Material for this exercise ▸
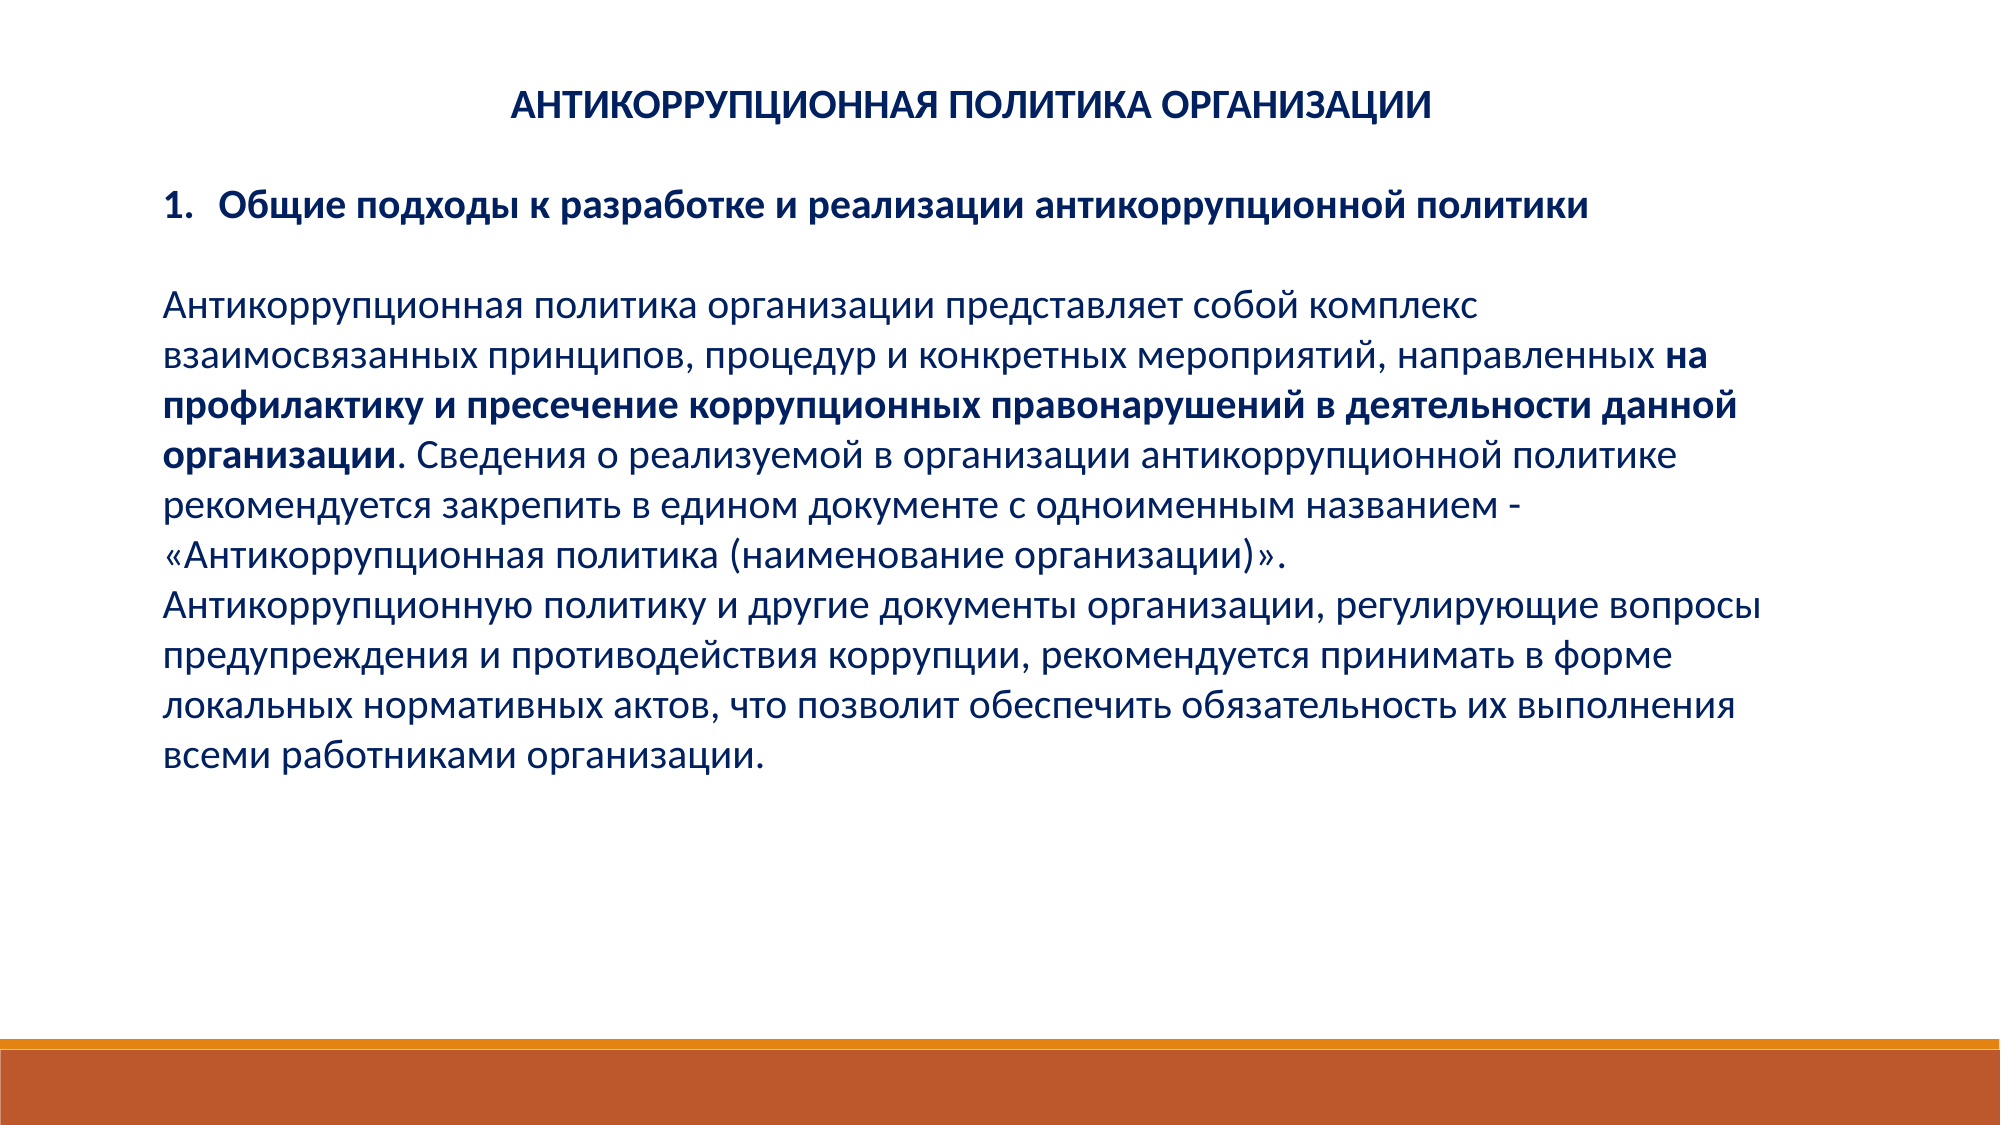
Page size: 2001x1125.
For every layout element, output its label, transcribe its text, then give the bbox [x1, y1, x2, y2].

text_box АНТИКОРРУПЦИОННАЯ ПОЛИТИКА ОРГАНИЗАЦИИ Общие подходы к разработке и реализации антикоррупционной политики Антикоррупционная политика организации представляет собой комплекс взаимосвязанных принципов, процедур и конкретных мероприятий, направленных на профилактику и пресечение коррупционных правонарушений в деятельности данной организации. Сведения о реализуемой в организации антикоррупционной политике рекомендуется закрепить в едином документе с одноименным названием - «Антикоррупционная политика (наименование организации)». Антикоррупционную политику и другие документы организации, регулирующие вопросы предупреждения и противодействия коррупции, рекомендуется принимать в форме локальных нормативных актов, что позволит обеспечить обязательность их выполнения всеми работниками организации. [147, 69, 1796, 785]
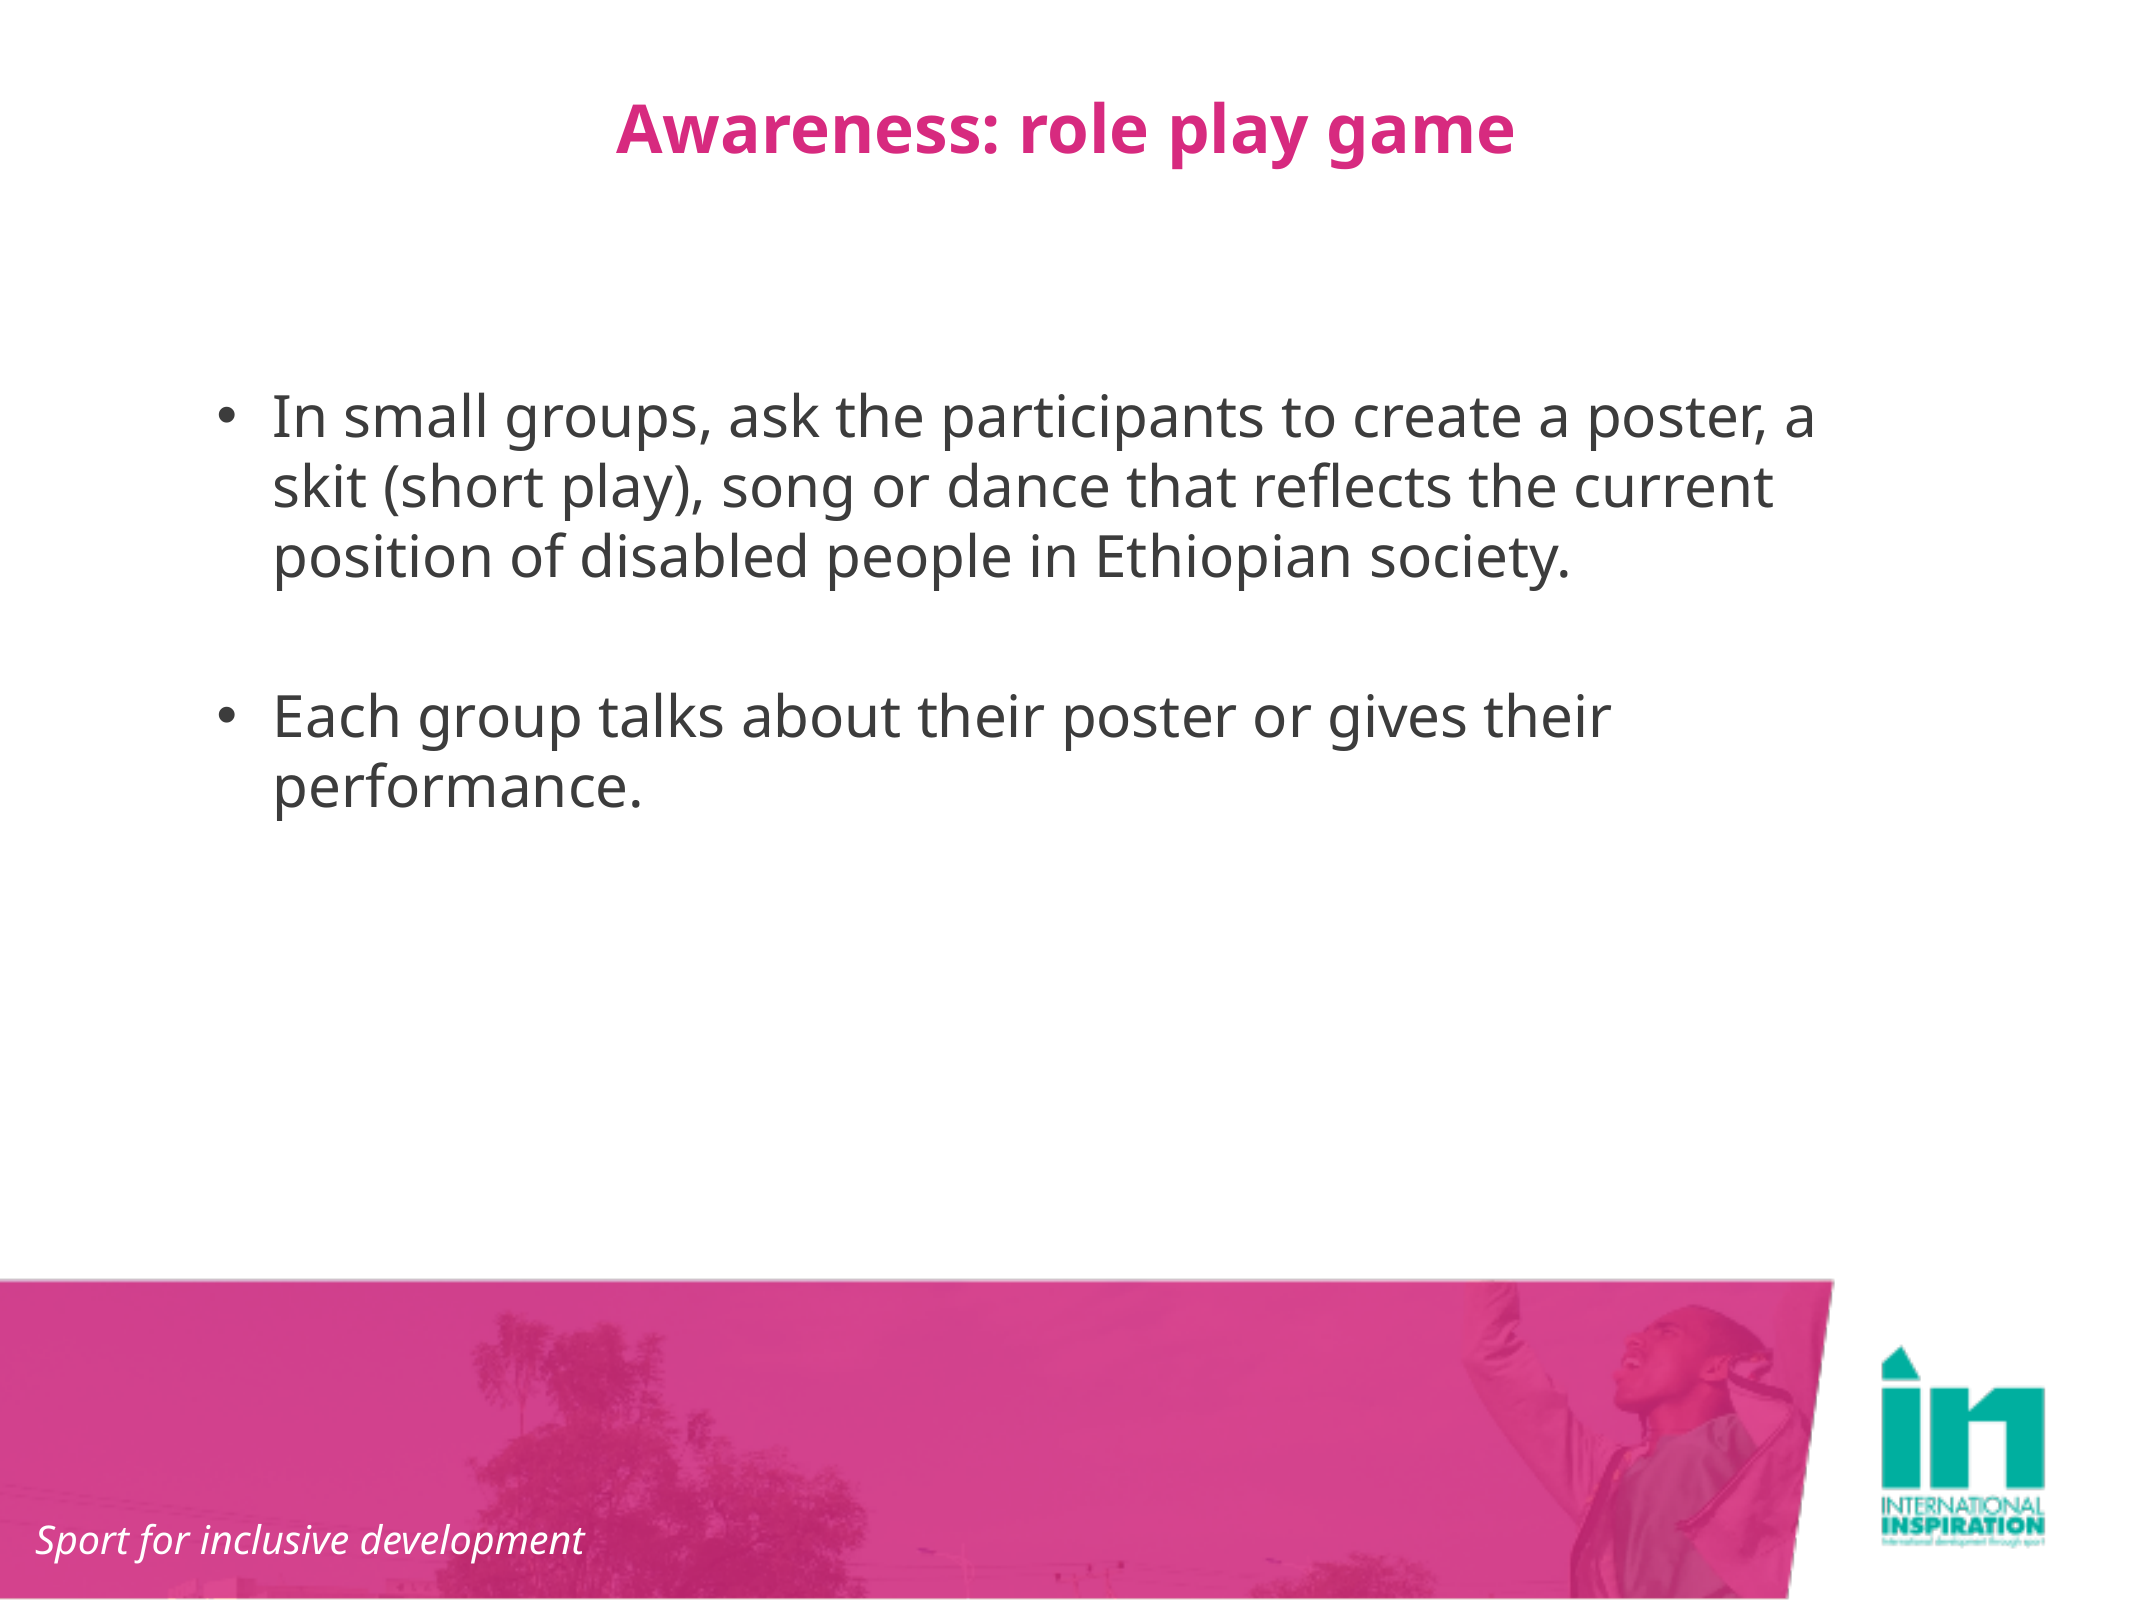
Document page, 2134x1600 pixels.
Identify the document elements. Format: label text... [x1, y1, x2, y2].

picture [0, 360, 2134, 1600]
title Awareness: role play game [207, 76, 1926, 176]
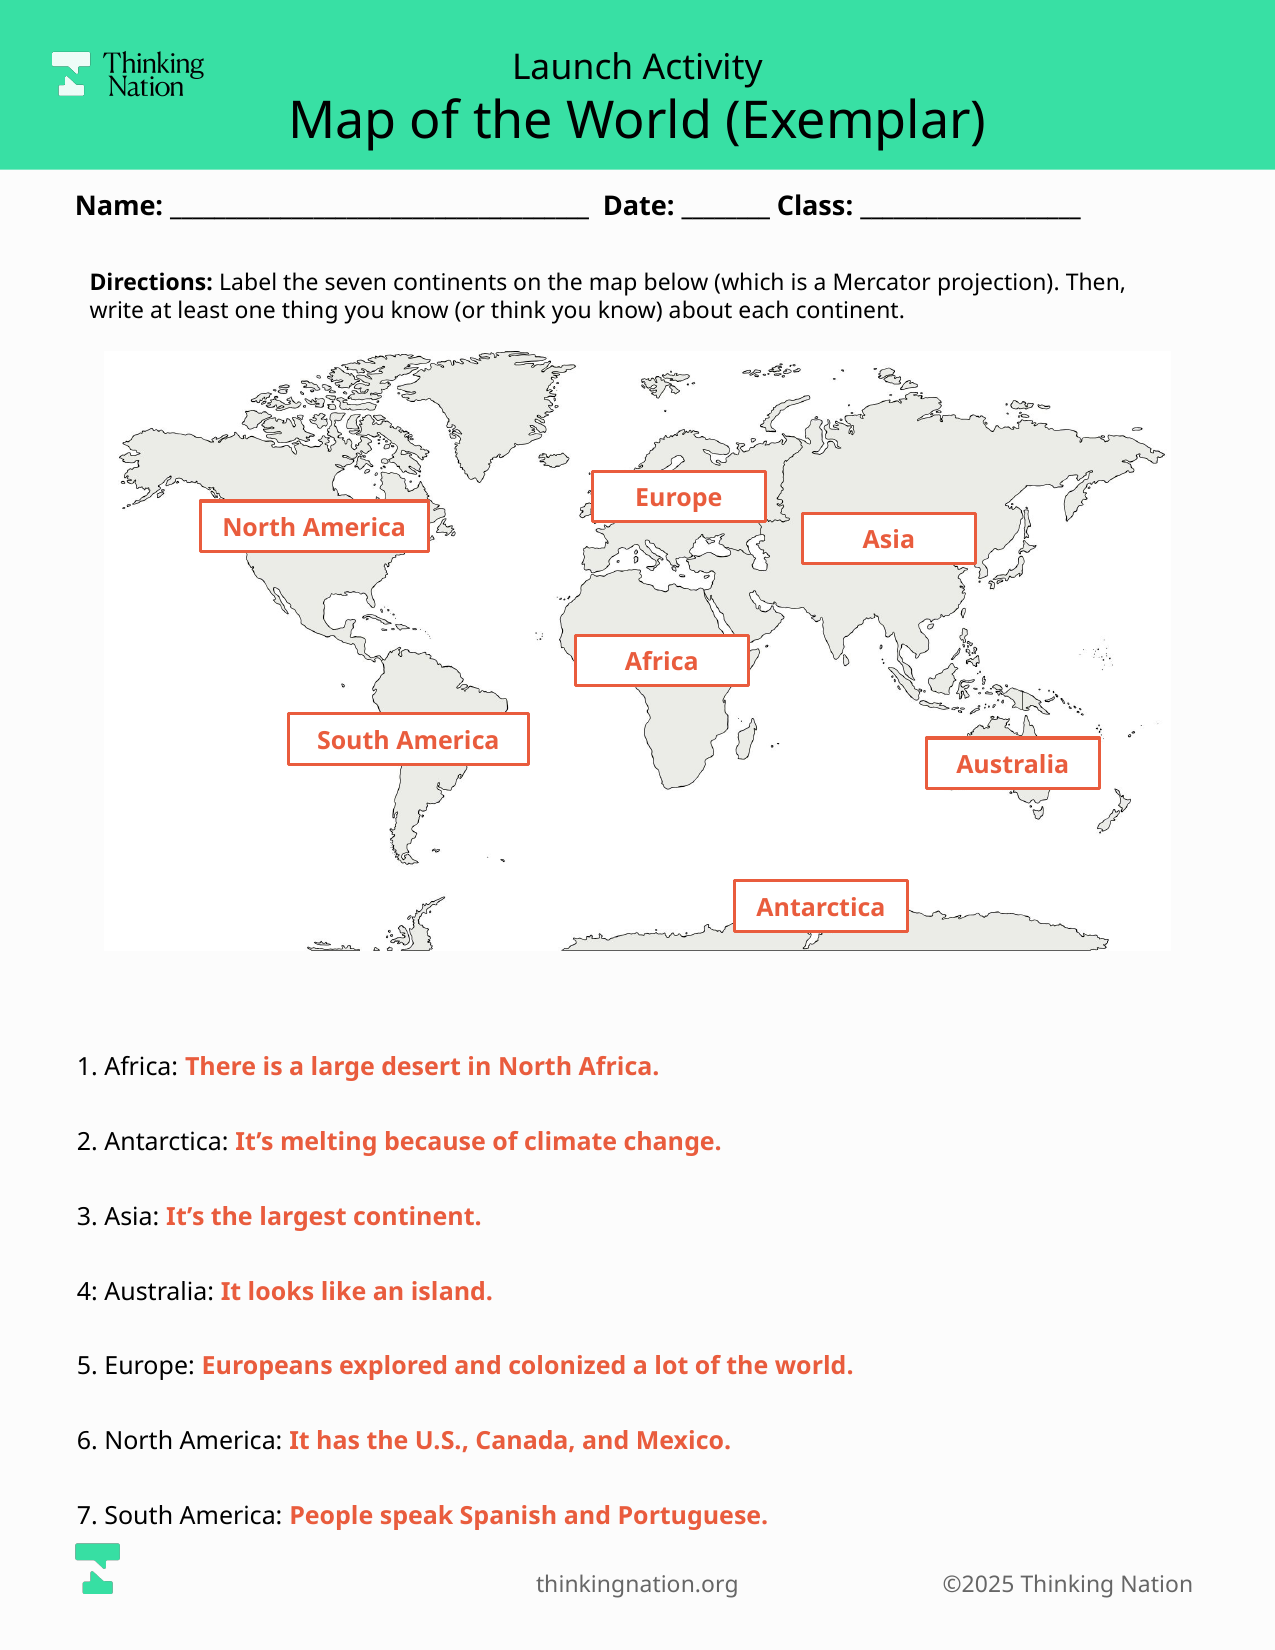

Problem to work on ▸
Exactly the lines from the one holding "Document page, 2134x1600 pixels." through the last line of the entries must be set down, with nothing added and no pictures.

Answer area ▸
Document page, 2134x1600 pixels.
Identify the document elements. Format: label text... [x1, y1, x2, y2].

picture [0, 360, 2134, 1600]
title Awareness: role play game [207, 76, 1926, 176]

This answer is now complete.